Man’s speech bubbles changing into birds in counselling session
Written: 20 July 2025
Remember, it’s okay to ask for help. You’re not alone on this journey.

Seeking counselling support can be a pivotal step towards healing. Counselling provides a safe space to explore your thoughts and feelings, helping you to find your way through life’s challenges. Counselling often means exploring difficult feelings and looking at yourself, others and the world through a new lense. This process is frequently illuminating and almost always rewarding, but it can also be a hard path to tread. Those who take their first step on that path show strength, not weakness. The decision to bring about change shows fortitude and hope even if the going has got beyond tough. Remember, it really is okay to ask for help. And you’re not alone on the journey.

Why don’t counsellors give direct advice?

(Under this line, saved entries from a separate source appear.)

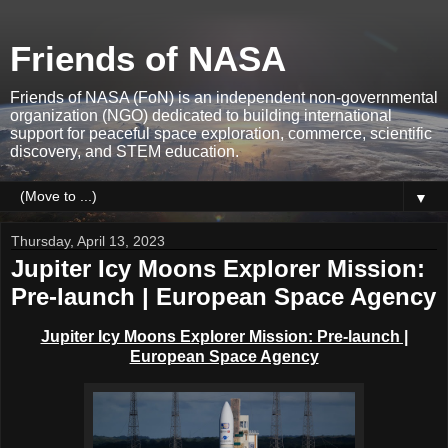
Friends of NASA
Friends of NASA (FoN) is an independent non-governmental
organization (NGO) dedicated to building international
support for peaceful space exploration, commerce, scientific
discovery, and STEM education.
▼
Thursday, April 13, 2023
Jupiter Icy Moons Explorer Mission:
Pre-launch | European Space Agency
Jupiter Icy Moons Explorer Mission: Pre-launch |
European Space Agency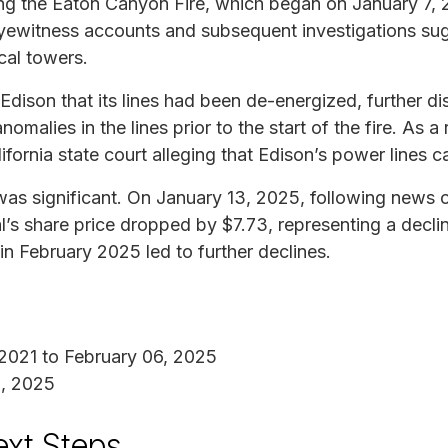
ing the Eaton Canyon Fire, which began on January 7, 
yewitness accounts and subsequent investigations sugg
cal towers.
 Edison that its lines had been de-energized, further di
omalies in the lines prior to the start of the fire. As a
ifornia state court alleging that Edison’s power lines c
as significant. On January 13, 2025, following news o
al’s share price dropped by $7.73, representing a decl
in February 2025 led to further declines.
 2021 to February 06, 2025
1, 2025
ext Steps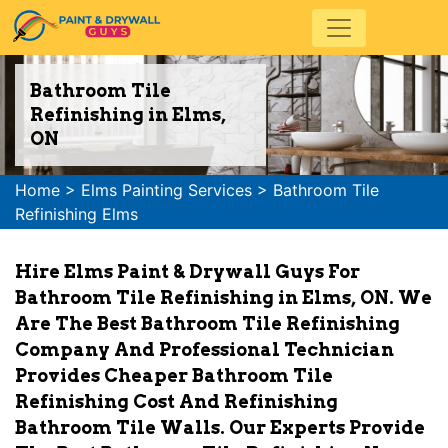
Bathroom Tile
Refinishing in Elms,
ON
Home
>
Elms Painting Services
>
Bathroom Tile
Refinishing Elms
Hire Elms Paint & Drywall Guys For
Bathroom Tile Refinishing in Elms, ON. We
Are The Best Bathroom Tile Refinishing
Company And Professional Technician
Provides Cheaper Bathroom Tile
Refinishing Cost And Refinishing
Bathroom Tile Walls. Our Experts Provide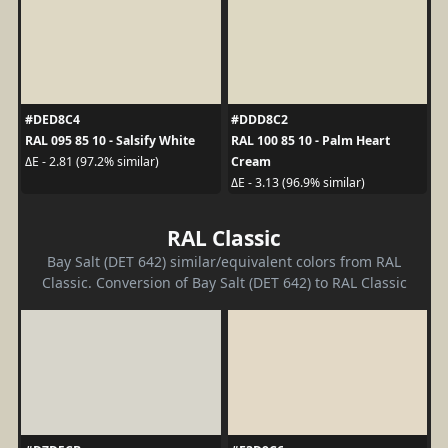
#DED8C4
#DDD8C2
RAL 095 85 10 - Salsify White
RAL 100 85 10 - Palm Heart
Cream
ΔE - 2.81 (97.2% similar)
ΔE - 3.13 (96.9% similar)
RAL Classic
Bay Salt (DET 642) similar/equivalent colors from RAL
Classic. Conversion of Bay Salt (DET 642) to RAL Classic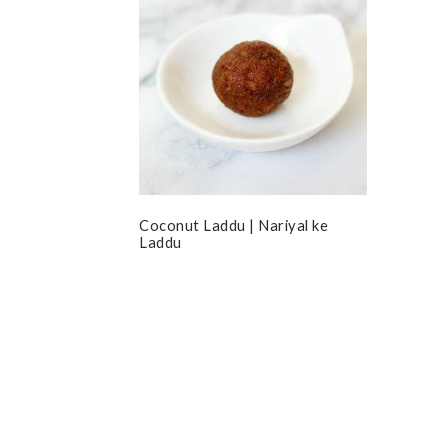
Coconut Laddu | Nariyal ke
Laddu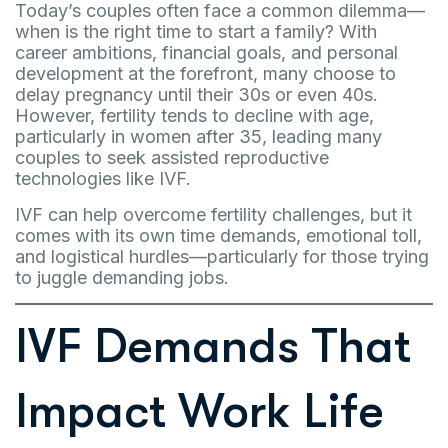
Today’s couples often face a common dilemma—
when is the right time to start a family? With
career ambitions, financial goals, and personal
development at the forefront, many choose to
delay pregnancy until their 30s or even 40s.
However, fertility tends to decline with age,
particularly in women after 35, leading many
couples to seek assisted reproductive
technologies like IVF.
IVF can help overcome fertility challenges, but it
comes with its own time demands, emotional toll,
and logistical hurdles—particularly for those trying
to juggle demanding jobs.
IVF Demands That
Impact Work Life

Even the most resilient and balanced people seek counselling, or stay in counselling once their original goals are reached. This is usually because they continue to strive for their continued personal growth by talking to someone who doesn’t judge them or tell them what they think is best. Instead they become empowered to know what is best for them and to feel good about it.

I’ve been asked “Why don’t you give advice?” and my answer is always the same. If I told you what to do, even if it turned out to be the right course of action, once that particular situation was resolved, would you be really be any better off, than before you walked through the counselling door? The point being – would anything have actually changed for you as a person? Would you feel confident and able to tackle similar or other difficult situations or feelings. My role is not to take away people’s agency. Instead is to support them in its development in a way that is lasting and meaningful for them.

So what’s personal growth?

An important part of a counsellor’s job is to equip clients with what they need to feel comfortable in making their own choices and decisions. This involves working WITH the client to find out what they personally need as a unique individual. And what might be getting in the way of getting those needs met. Clients are gently encouraged and supported to check in with themselves to look at what’s really going on for them personally and as an individual.

Maybe someone feels held back by something they can’t quite name or understand. Or they feel that a particular relationship in their life could be better. Or the emotional toolbox they learned to rummage through and use during their initial counselling journey has gone a bit rusty, or gets forgotten more times than they would like.

Whatever a client’s motivation for counselling, if I had to choose a few of the positive outcomes of the many that I’ve witnessed, it would be these: a certain comfort that comes from making better choices that serve rather than hinder; a firm sense of renewal so the person can be who they are without the limitations of self-judgment or damage by the judgment of others; to experience more satisfying relationships; to develop an inner peace and a way of being that allows them to enjoy being who they are; to face life’s stresses, injustices and difficulties with resilience, renewed inner faith and true self-compassion. That’s personal growth.